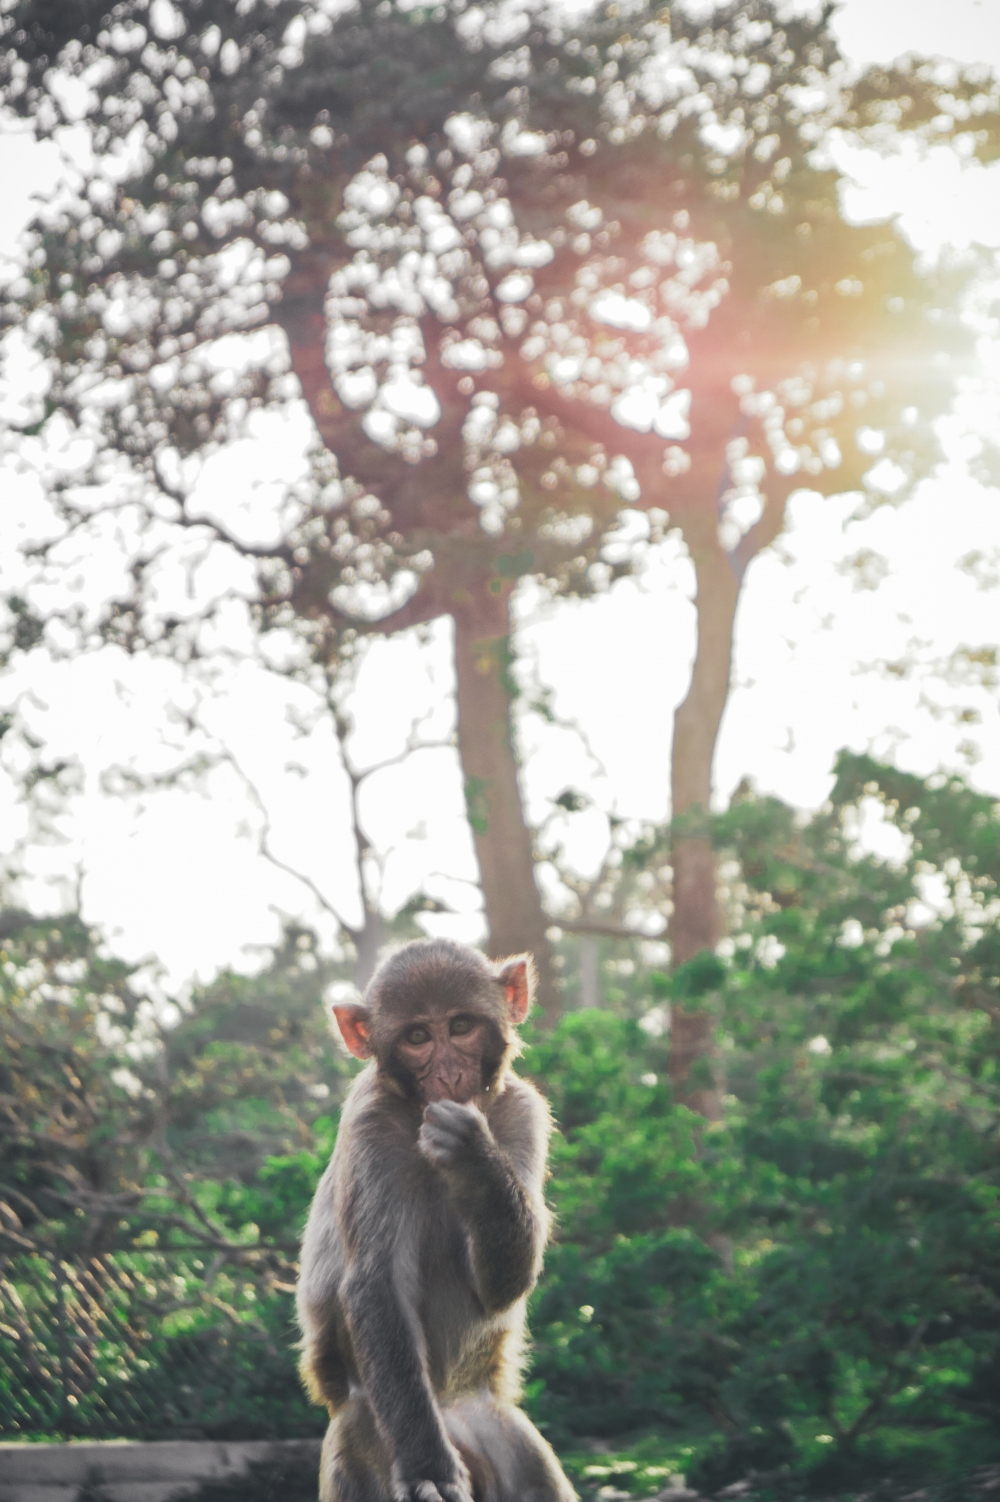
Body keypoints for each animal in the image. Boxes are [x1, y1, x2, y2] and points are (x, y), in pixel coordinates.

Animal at [296, 937, 577, 1502]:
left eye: (461, 1026)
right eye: (418, 1037)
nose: (448, 1075)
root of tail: (451, 1415)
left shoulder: (523, 1111)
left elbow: (502, 1286)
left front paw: (474, 1158)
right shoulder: (371, 1126)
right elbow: (377, 1282)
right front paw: (430, 1469)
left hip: (503, 1434)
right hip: (365, 1436)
• • • • • • •
TASK:
Could you output all the entries above exactly as written, leaving out the pictures?

TASK OUTPUT:
Body keypoints for each animal in the image. Boxes are [x1, y1, x2, y2] and points are (x, y), in pixel coordinates.

Animal at [296, 937, 577, 1502]:
left eye: (461, 1026)
right eye: (418, 1037)
nose: (448, 1075)
root of tail: (451, 1415)
left shoulder: (523, 1111)
left elbow: (502, 1286)
left front paw: (474, 1158)
right shoulder: (371, 1126)
right elbow: (377, 1282)
right front paw: (430, 1469)
left hip: (503, 1434)
right hip: (365, 1436)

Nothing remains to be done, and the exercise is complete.